Using the information:
(A) Name every film title mentioned in the film review.
(B) Say whether each statement agrees with the film review, and back each answer with the deciding words quoted from the film review: (i) The soul extraction procedure involves lying inside a device resembling an MRI machine. (ii) Giamatti's soul ends up in Moscow. (iii) The film makes good use of Emily Watson's talents.

Reading passage:
Friday, August 28, 2009

Art House Salad: COLD SOULS

Dishing on the latest blend of alternative flicks being tossed around in limited release
By R. Kurt Osenlund

COLD SOULS
Dir. Sophie Barthes
Samuel Goldwyn Films
101 min. PG-13



When Prozac and Zoloft just won't cut it, the chemically imbalanced (or simply unsatisfied) folks in first-time feature filmmaker Sophie Barthes' surrealist comedy “Cold Souls” turn to a company that offers them the ultimate cure: soul extraction, which, as described by the company's president, makes “everything more functional and purposeful.” Paul Giamatti, who plays himself in the film, lands in an emotionally crippling creative slump while rehearsing his role in a production of Chekhov's “Uncle Vanya.” After reading about said company in The New Yorker, the tormented actor elects to undergo said procedure, which involves lying inside a sleek device that looks like an MRI machine manufactured by Apple. Once removed, Giamatti's soul – much to his dismay – is revealed to be a dead ringer for a chick pea, and is placed in cold storage until further notice. Relieved of irksome human burdens like melancholy, remorse and self-doubt, Giamatti feels “hollow” and “lighter,” even though his famously average outward appearance looks droopier than ever.

It doesn't take long for complications to ensue. His droopiness is soon coupled with loopiness, and – much to his wife's and director's dismay – he begins to lose control of his inner monologue, among other things. Once he has the soul of a Russian poet implanted (the feed works both ways, and the business has a shady international market), he does nail his stage performance, but his chick pea winds up in St. Petersburg, transferred into the body of a talentless soap star who's husband dictates the Russian soul trade.

Giamatti – who really let himself go for the role, his facial hair so overgrown it seems to curl over his teeth – has a ball with the waggish self-parody, and once again captures the frustations of a poor schlub who's as real as any guy you'd pass on the street. When Barthes follows him (which is through about 90 percent of the movie), her handheld camera is loose and shaky – in sync with his precarious state of being. Her somber, gray palette, accented with fuzzy wisps of light, is a good match for the film's deadpan humor, and strongly conveys the adrift tone of Giamatti's literal soul search (especially when that search takes him to the appropriately gloomy landscapes of Russia).

Of course, Barthes' script owes much of its inspiration to Charlie Kaufman, whose similar “Being John Malkovich” and “Eternal Sunshine of the Spotless Mind” were never far from my thoughts throughout “Cold Souls.” However, the cinema certainly has room for more quirky, existential explorers, and the ideas presented in this reasonably impressive debut suggest that Barthes is a talent to watch. Surprisingly, one of the areas in which her movie falls short is the development/treatment of the female characters. It's Giamatti's journey, yes, but the dynamite talents of Emily Watson are wasted in the thankless role of Giamatti's little-seen wife; and Dina Korzun, who's soul-trafficking Russian mule is without question the most interesting part of the story, is a little short-changed by a screenplay that doesn't care enough about her character.

Information shown:
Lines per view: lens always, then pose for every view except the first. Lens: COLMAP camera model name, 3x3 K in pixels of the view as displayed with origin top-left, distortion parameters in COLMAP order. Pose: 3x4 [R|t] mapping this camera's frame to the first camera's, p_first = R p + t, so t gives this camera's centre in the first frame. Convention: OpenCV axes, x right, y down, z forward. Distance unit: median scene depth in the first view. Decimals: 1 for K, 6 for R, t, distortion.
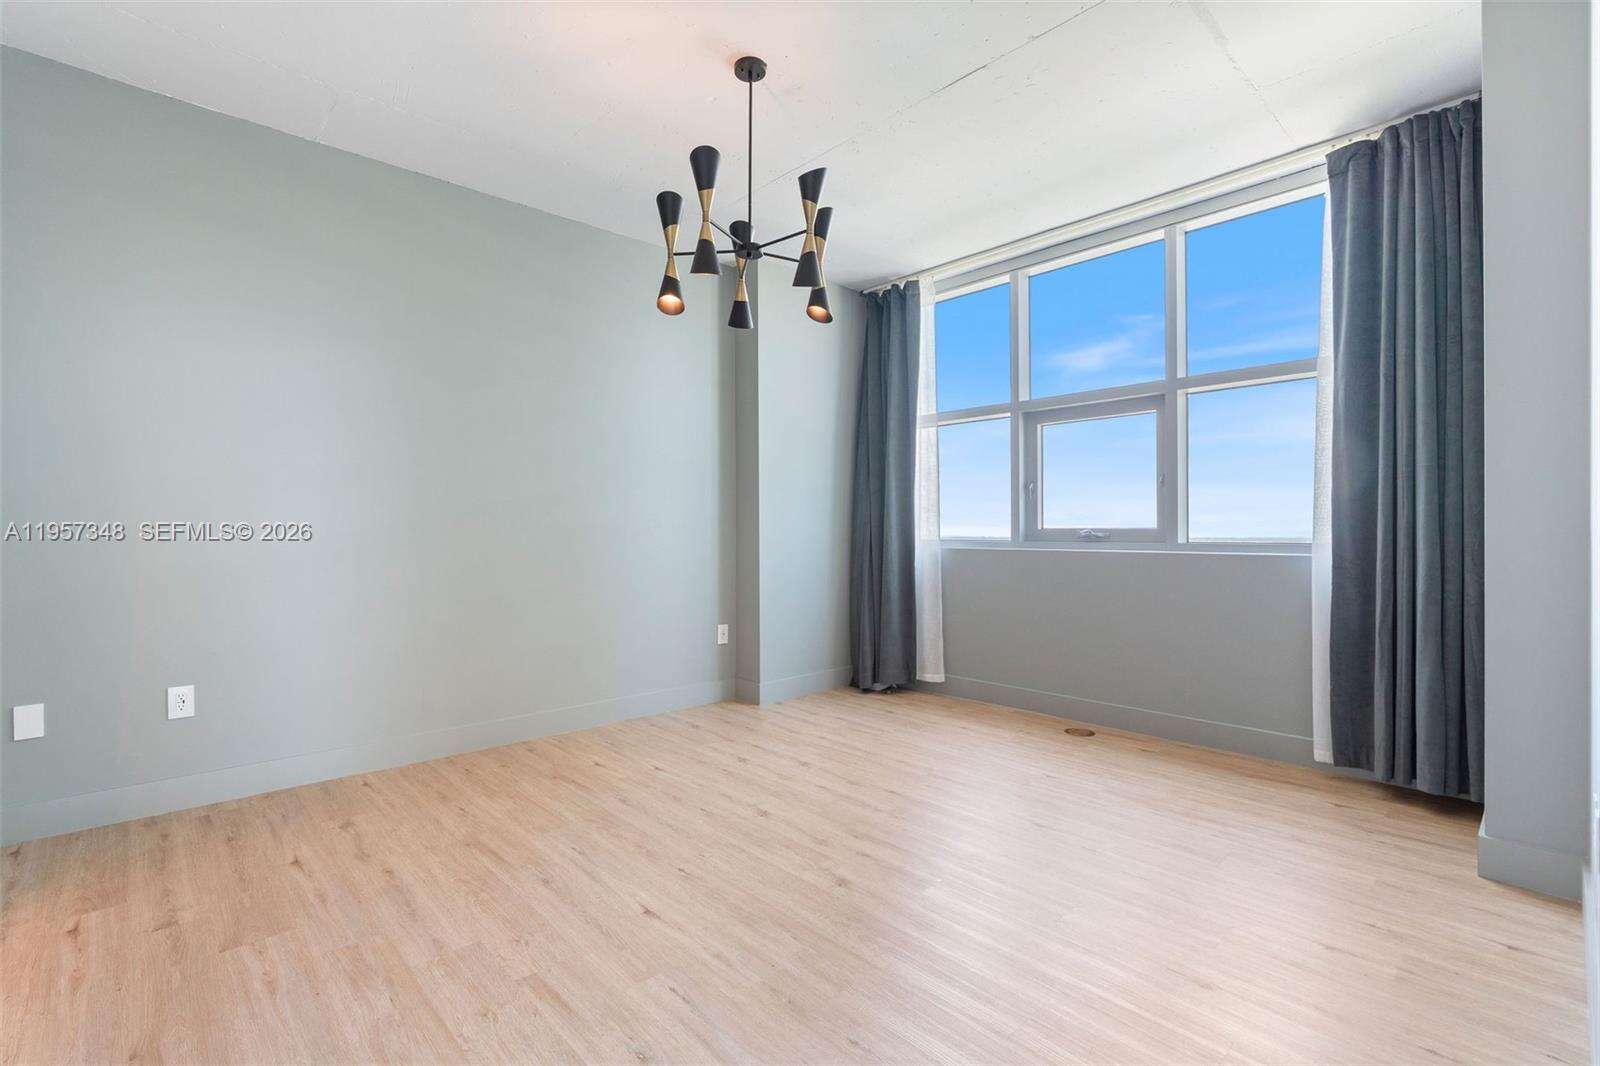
lens RADIAL K [[717.9, 0, 798.8], [0, 717.9, 534.5], [0, 0, 1]] dist [-0.008359, 0.003569]
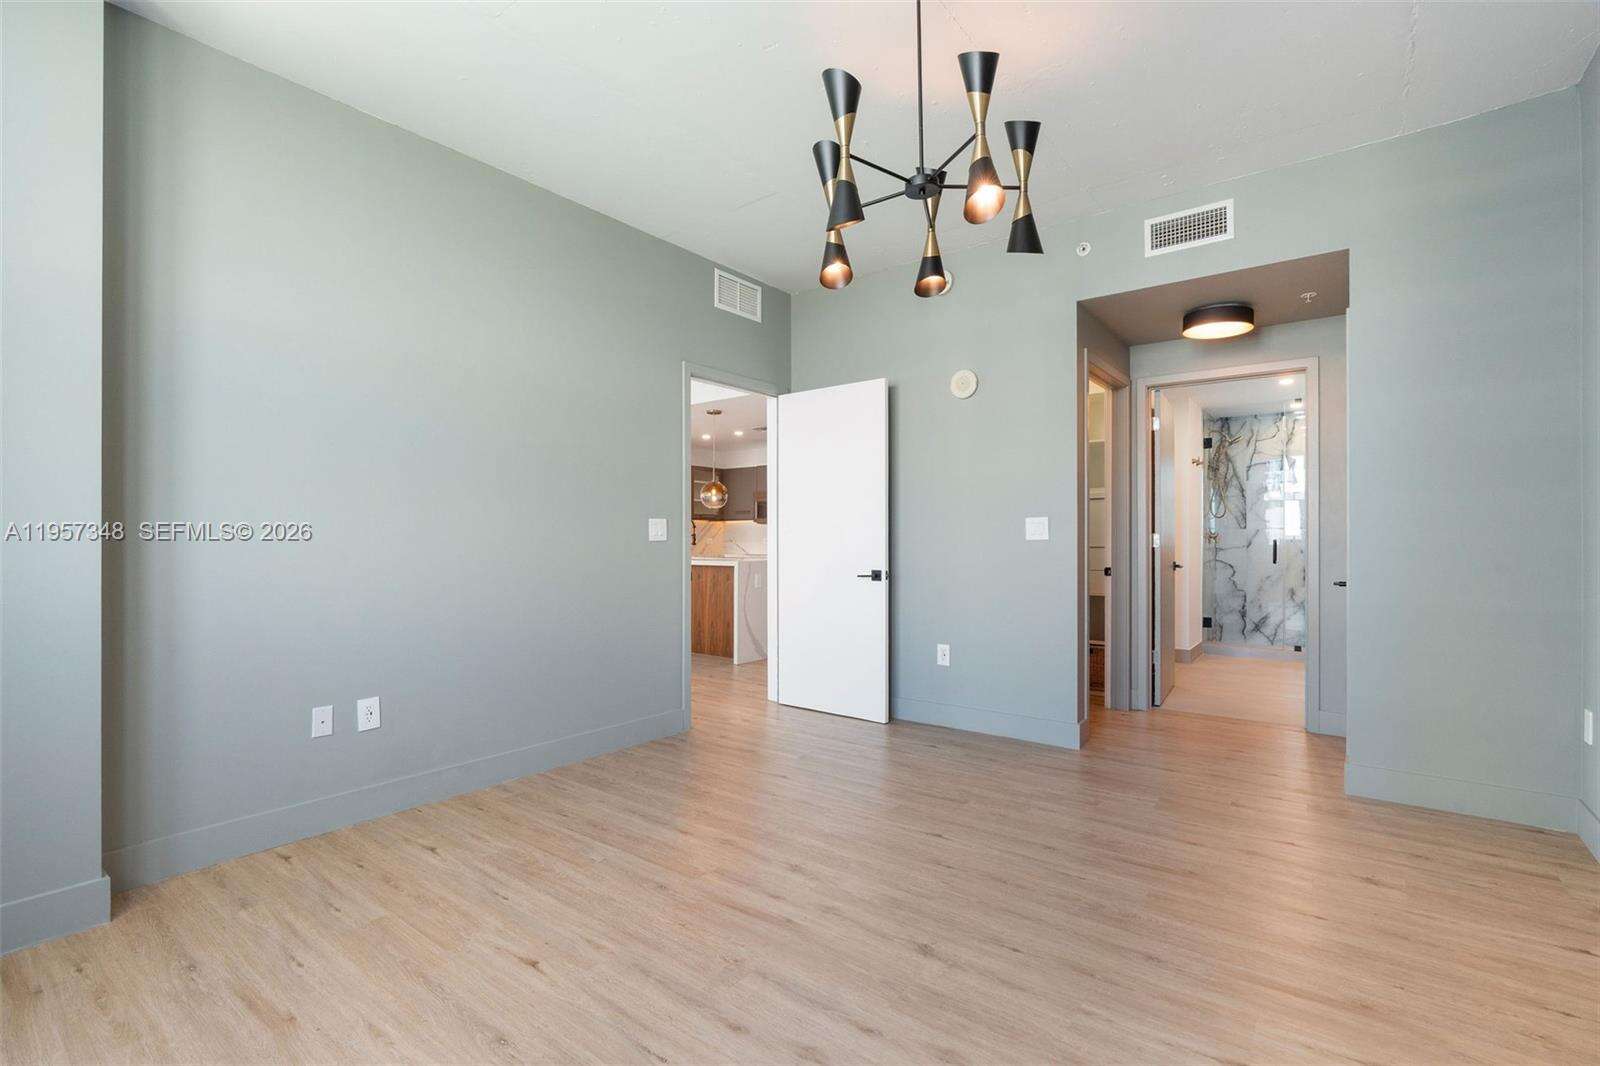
lens RADIAL K [[717.9, 0, 801.3], [0, 717.9, 532.9], [0, 0, 1]] dist [-0.008359, 0.003569]
pose [[-0.986994, 0.002151, -0.160743, 0.188825], [0.002779, 0.999989, -0.003680, -0.014663], [0.160733, -0.004079, -0.986989, 1.741690]]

Set of answers:
(A) "Cold Souls," "Being John Malkovich," "Eternal Sunshine of the Spotless Mind"

(B)
(i) Yes: "which involves lying inside a sleek device that looks like an MRI machine manufactured by Apple"
(ii) No: "his chick pea winds up in St. Petersburg"
(iii) No: "the dynamite talents of Emily Watson are wasted in the thankless role of Giamatti's little-seen wife"